Fernando Brito
Outro dia escrevi aqui sobre o que é, para mim, a maior ameaça à democracia no Brasil: a distorção do papel do Judiciário (e dos organismos que a ele se vinculam), que hoje, sensivelmente, vai assumindo o papel tutelar que, até bem próximo ao final do século passado, os militares tiveram sobre o Estado democrático e que, seja pelo exercício direto do poder, seja pela situação de temor criado sobre governos eleitos, circunscrevia a autonomia dos governantes.
Disse que os juízes, excitados pelo Ministério Público, como os generais empolgados pelo oficialato jovem e ansioso, vão se dando a arreganhos de poder.
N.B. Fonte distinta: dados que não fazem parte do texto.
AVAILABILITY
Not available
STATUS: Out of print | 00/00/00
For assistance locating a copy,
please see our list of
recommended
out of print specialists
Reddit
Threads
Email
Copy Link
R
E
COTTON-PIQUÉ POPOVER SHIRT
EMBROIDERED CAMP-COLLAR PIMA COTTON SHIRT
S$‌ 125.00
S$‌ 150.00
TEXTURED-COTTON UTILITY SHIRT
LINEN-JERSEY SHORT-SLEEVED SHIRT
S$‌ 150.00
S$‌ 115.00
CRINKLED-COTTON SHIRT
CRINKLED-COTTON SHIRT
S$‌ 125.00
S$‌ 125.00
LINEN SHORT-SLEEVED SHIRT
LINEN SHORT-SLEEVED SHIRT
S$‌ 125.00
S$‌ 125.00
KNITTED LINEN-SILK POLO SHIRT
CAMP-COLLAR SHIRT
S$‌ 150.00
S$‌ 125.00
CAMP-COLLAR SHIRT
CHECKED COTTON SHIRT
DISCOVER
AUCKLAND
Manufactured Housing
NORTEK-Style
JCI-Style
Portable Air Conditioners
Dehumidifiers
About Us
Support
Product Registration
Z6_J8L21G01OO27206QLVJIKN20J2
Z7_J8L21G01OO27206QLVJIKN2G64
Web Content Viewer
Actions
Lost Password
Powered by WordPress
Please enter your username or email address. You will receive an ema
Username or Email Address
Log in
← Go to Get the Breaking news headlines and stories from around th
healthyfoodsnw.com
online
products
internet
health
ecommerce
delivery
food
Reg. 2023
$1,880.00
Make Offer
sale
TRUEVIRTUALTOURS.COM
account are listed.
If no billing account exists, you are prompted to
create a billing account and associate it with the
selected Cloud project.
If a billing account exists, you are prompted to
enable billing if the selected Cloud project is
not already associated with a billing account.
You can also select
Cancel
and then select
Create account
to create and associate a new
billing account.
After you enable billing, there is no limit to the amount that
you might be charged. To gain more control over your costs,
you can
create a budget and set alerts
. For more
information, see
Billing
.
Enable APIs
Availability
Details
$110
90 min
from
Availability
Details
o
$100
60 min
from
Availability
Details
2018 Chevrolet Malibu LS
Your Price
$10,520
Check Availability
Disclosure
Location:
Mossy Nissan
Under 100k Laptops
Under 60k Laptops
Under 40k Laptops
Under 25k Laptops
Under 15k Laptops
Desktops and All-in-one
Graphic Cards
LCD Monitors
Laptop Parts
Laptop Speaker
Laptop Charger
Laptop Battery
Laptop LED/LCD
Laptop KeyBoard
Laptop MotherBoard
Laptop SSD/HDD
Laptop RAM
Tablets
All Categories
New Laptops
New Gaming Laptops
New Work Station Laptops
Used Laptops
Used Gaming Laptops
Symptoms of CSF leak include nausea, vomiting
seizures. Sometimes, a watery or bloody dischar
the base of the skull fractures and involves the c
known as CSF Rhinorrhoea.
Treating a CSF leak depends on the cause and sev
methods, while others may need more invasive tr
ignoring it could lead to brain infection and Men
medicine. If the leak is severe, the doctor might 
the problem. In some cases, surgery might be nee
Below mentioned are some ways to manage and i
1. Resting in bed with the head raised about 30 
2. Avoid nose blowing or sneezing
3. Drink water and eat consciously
E tal como dos fardados, não raramente nem se pode discordar dos togados nas boas intenções, aquelas que lotam o Inferno, como dizia minha avó.
Mas, igualmente, jamais se pode deixar de ver que isso altera o fundamento da autoridade popular, que se exerce pelos eleitos ao Executivo e ao Legislativo, entregando-a corporações nas quais, ao contrário das outras, não há confronto de ideias, mas a obediência hierárquica como dever.
Óbvio que governantes e parlamentares não devem estar fora do controle do Judiciário – estamos em uma república – mas é essencial que este controle seja previsível, aberto, prudente; jamais surpreendente e ousado. Ousadia, aliás, é a negação da harmonia que prescreve os poderes na Constituição.
Juízes não são, nem podem ser – como não podem ser os militares ativos – protagonistas do processo político.
E, como há décadas ocorria com os dólmãs, agora a toga projeta sua sombra incontestável sobre os legitimados pelo voto, o qual mídia – com apoio na mediocridade que construiu na política – encarrega-se de desmoralizar e o dinheiro de comprar.
Ontem, no Facebook, o professor Nílson Lage indica a leitura de um ótimo artigo que, à noite, André Araújo publica no GGN.
Reproduzo-o, com a mesma introdução do velho mestre, que já observou todos estes movimentos da História, desde a segunda metade do século passado:
(O poder) cabe, agora, ao Judiciário.
No momento, é Moro, o Príncipe das Araucárias, Visconde do Lava-jato, que dá uma de Simão Bacamarte e se dispõe a corrigir os pecados do sistema, irracional e corrupto.
Sem quem o dose, remédio perigoso.
Pode resultar numa ditadura um milhão de vezes pior do que a mais assustadora ditadura militar: ditadores de língua empolada, que se auto-avalizam, auto-remuneram lautamente sem sentimentos de culpa, leem as leis de frente para trás e de trás para a frente, inventam princípios jurídicos convenientes com base em ciência esotérica e, sobretudo, protegem uns aos outros.
Para avaliar até onde podem chegar, podem-se lembrar figuras emblemáticas, de Joaquim Barbosa a Gilmar Mendes.
A mudança do eixo de poder
André Araújo, no GGN
Pela primeira vez na República, o eixo determinante do Poder, aquele que rege o Estado, sai do Executivo-Legislativo e passa para o aparelho Judiciário, ai incluída a Polícia Federal, hoje parte desse aparelho e a ele completamente agregado.
A mudança foi pouco percebida pela classe politica, entretida em suas brigas internas de baixa altitude.
Quem manda é quem pode prender qualquer membro dos poderes Executivo e Legislativo a qualquer momento, através de narrativas arbitradas pelo aparelho Judiciário, sem contraste e sem possibilidade de defesa prévia para evitar a prisão, a devassa, o bloqueio de bens, a humilhação, o escracho, a liquidação de empresas tradicionais.
Quem pode prender pode ameaçar de prender e essa ameaça é o Poder de Fato.
Qualquer político hoje pode ser preso a qualquer momento pelo aparelho Judiciário conhecido como “força-tarefa”, que inclui, na prática, não só o juiz federal de Curitiba mas também os Tribunais Superiores que lhe dão aval.
No desenho do Estado Democrático que vem dos clássicos pensadores e operadores, como Charles Louis de Secondat (barão de Montesquieu), Alexis de Tocqueville, Thomas Jefferson e Alexander Hamilton, esse tipo de Estado que se contrapõe ao Estado Autoritário exige o mecanismo conhecido como checks and balances – que seria “controles e contrapontos” – cada Poder deve ser controlado pelos outros dois, de modo a um fiscalizar o outro.
No momento atual, o governo da força tarefa não se submete ao controle dos outros dois Poderes, é absolutamente autônomo em relação a eles, é o verdadeiro poder de fato e o Estado deixa de ser democrático para ser autoritário.